Customers told the fast-food delivery company that many calls were not answered. DoorDash found that restaurants left 50% of customer calls to ring off the hook.
With the new AI technology, DoorDash hopes it will improve customer satisfaction. “During peak times at restaurants, AI will answer calls, allowing employees to focus on providing warm hospitality to in-store customers as opposed to worrying about answering phone lines.”
AI-powered chatbot makes recommendations
Although there has been no independent verification with Uber Eats, Bloomberg says the AI-powered chatbot will offer recommendations to users and a quicker way to place orders.
It’s alleged that this chatbot will ask customers about their budget and food preferences and help them place their orders. Although speculation about how far the tech can help customers and restaurants is rife, Uber Eats has not confirmed or denied the statements.

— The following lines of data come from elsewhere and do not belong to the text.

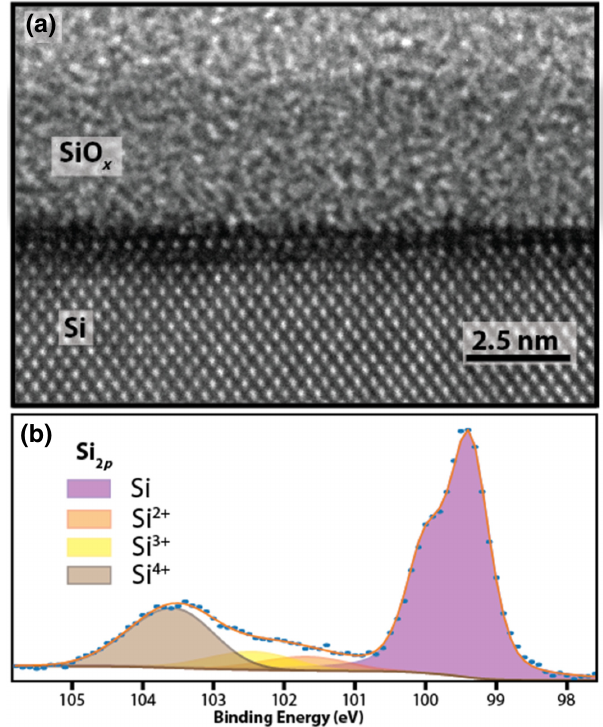
FIG. 4. The silicon substrate-air (SA) interface. (a) A high- resolution TEM image showing the crystalline Si(100) substrate and the amorphous surface oxide. (b) A Si 2 p XPS spectrum, with the Si substrate signal attenuated by the surface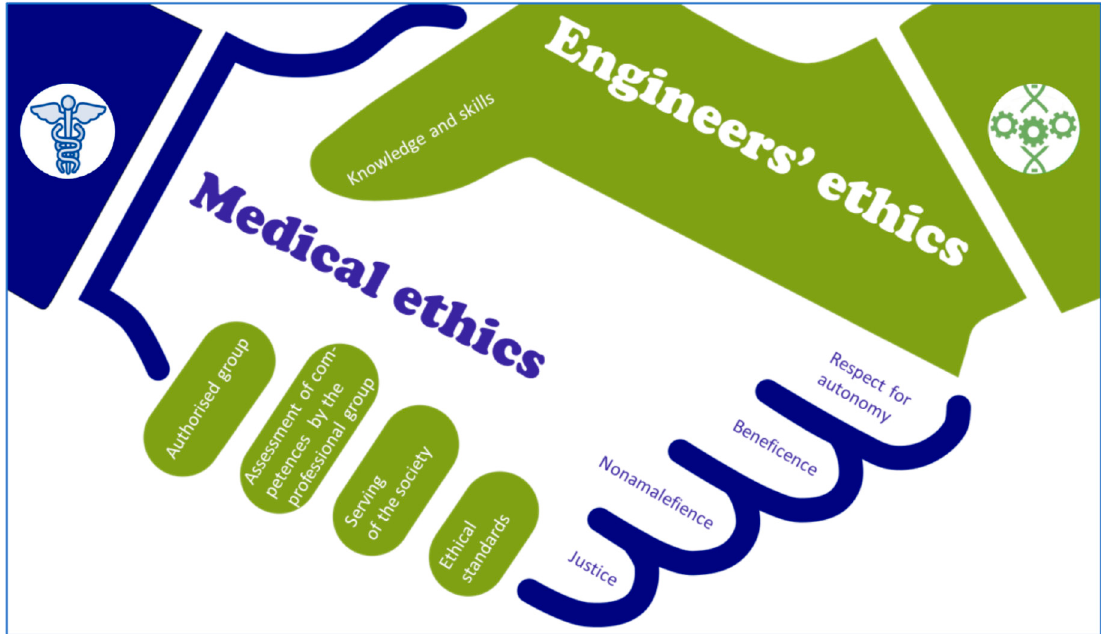
Figure 14. Diagram of the coincidence of ethical principles of the medical and engineering communities necessary for implementing therapeutic tasks requiring cooperation with bioengineers.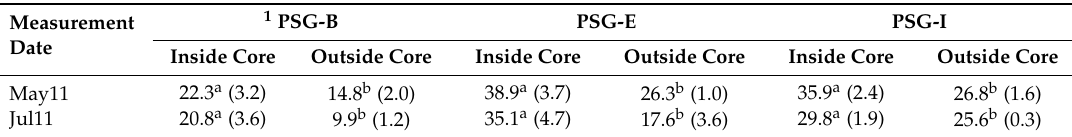
Table 2. Volumetric soil moisture content from 0 to 12 cm measured inside and outside cores in a four-year-old switchgrass and loblolly pine intercropping system on the lower Coastal Plain of North Carolina. Measurements inside cores were conducted in May and July only. Different letters indicate significant differences between inside and outside core moisture within a treatment at p < 0.05 based on a t -test. Means are followed by ± 1 standard errors in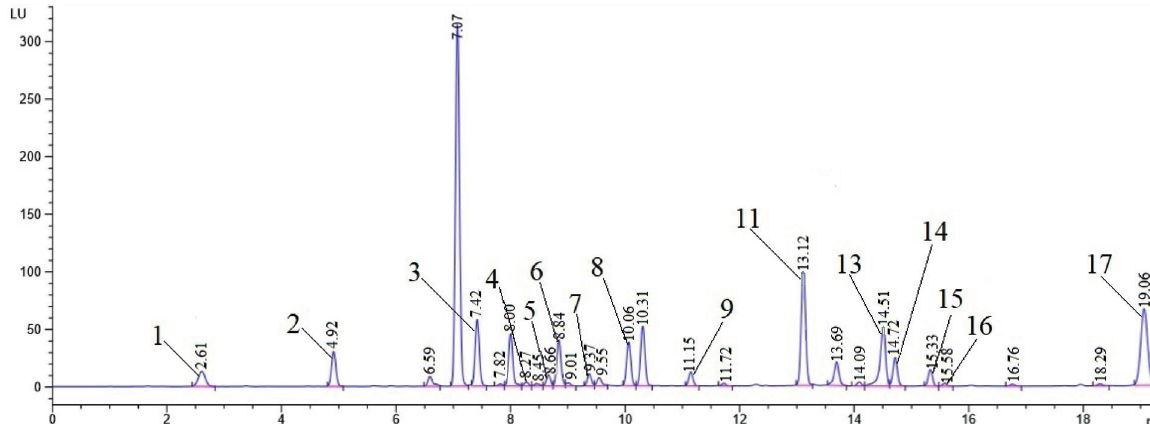
Figure 1. HPLC chromatogram of free amino acids of Stahys sieboldii herb.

Food industry adapting to AI tech
White Castle in the US also added AI voice bots at its front counter last month. The burger chain revealed in a press statement that it will use AI-powered voice bots. It will be implemented at over 100 of its restaurants by the end of next year.
Zohaib Ahmed, the CEO of Resemble AI, told The Food Institute the plan is to make machine voices sound less artificial. “Customers may find it easier to understand and interact with a voice-ordering system that uses a voice that sounds more like a real person, rather than a robotic or artificial voice.”
Wait a bit… there are concerns
Founder of TrackMage, Irina Poddubnaia, turned to her e-commerce network on LinkedIn, raising her concern about how AI chatbots can handle the complexities of food allergies or special dietary needs.
Wear Your Brand’s head of business development, Stephan Soroka🇺🇦 argues that food allergy control and special diets can be easily tackled through AI and increase customer experience. “I believe that technology development in this field is only getting started. We have a lot to see in the future, and ChaptGPT showed how the game can be changed and brought to the new level in relatively short time,” he told his network on LinkedIn.